Exercise materials —

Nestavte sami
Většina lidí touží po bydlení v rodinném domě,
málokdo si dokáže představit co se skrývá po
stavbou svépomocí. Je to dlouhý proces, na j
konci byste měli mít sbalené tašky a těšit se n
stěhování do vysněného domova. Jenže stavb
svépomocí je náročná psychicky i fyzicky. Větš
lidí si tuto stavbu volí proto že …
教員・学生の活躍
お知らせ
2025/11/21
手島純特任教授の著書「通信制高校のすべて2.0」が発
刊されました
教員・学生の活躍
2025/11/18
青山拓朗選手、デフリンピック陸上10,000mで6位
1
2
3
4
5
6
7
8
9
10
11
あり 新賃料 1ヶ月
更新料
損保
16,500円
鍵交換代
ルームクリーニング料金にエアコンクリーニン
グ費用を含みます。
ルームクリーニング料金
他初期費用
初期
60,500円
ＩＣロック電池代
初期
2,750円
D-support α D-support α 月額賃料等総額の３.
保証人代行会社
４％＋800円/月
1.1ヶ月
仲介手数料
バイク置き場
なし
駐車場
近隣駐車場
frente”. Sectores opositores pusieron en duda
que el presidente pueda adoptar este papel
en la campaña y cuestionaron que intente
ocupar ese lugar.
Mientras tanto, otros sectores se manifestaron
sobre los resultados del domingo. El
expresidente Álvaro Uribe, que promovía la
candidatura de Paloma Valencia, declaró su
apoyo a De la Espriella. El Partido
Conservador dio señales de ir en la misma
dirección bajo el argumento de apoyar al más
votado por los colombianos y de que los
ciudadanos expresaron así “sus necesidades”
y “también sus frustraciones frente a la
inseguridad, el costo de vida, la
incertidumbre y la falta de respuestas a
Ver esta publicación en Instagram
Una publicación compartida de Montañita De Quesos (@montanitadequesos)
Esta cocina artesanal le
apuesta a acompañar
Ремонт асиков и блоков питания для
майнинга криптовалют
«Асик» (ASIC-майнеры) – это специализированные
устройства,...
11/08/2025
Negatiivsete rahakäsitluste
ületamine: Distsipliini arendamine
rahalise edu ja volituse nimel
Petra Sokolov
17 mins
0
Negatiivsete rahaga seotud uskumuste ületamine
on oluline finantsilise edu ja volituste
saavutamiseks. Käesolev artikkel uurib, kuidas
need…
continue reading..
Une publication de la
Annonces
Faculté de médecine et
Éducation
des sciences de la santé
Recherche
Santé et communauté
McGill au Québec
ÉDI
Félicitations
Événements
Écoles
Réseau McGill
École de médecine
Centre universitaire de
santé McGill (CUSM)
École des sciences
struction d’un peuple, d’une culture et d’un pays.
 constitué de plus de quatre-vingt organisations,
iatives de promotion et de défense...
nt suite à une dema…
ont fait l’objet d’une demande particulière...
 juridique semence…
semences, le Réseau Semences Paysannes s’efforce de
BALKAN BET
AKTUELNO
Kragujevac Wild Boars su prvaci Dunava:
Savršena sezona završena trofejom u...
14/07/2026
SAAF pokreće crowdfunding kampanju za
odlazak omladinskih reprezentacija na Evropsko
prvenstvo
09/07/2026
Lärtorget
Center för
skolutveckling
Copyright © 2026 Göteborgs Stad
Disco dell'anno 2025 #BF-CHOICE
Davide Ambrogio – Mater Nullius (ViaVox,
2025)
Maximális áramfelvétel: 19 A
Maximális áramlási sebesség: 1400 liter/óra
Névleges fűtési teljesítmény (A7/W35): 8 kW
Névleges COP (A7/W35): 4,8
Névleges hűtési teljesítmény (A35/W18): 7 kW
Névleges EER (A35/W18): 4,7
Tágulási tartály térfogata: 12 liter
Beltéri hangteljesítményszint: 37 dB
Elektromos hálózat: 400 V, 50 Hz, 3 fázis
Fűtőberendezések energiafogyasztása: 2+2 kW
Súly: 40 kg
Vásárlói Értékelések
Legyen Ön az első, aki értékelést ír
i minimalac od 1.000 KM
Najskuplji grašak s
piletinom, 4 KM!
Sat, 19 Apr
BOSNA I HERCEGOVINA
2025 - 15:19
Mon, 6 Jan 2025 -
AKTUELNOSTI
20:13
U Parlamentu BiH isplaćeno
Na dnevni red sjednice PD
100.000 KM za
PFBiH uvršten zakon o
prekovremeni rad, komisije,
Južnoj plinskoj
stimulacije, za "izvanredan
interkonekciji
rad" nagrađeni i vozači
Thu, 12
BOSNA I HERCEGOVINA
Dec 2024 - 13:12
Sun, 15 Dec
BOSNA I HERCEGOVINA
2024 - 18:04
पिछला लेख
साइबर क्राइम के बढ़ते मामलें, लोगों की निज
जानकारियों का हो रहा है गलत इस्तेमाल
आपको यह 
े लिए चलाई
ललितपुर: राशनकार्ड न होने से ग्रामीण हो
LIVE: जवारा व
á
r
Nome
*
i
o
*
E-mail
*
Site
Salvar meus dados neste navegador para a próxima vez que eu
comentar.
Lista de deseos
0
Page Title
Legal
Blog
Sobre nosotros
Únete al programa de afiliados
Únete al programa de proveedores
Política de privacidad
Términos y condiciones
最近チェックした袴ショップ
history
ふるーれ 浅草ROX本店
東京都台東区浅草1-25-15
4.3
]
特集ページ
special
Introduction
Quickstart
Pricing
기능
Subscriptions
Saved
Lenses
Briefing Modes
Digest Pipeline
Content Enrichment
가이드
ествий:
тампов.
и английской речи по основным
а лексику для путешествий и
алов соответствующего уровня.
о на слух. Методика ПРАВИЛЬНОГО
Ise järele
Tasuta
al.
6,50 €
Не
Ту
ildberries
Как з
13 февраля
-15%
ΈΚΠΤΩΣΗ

Your objective —
Across the records, count the lines holding the string "Névleges". Give the number and stop.

Completed exercise —
4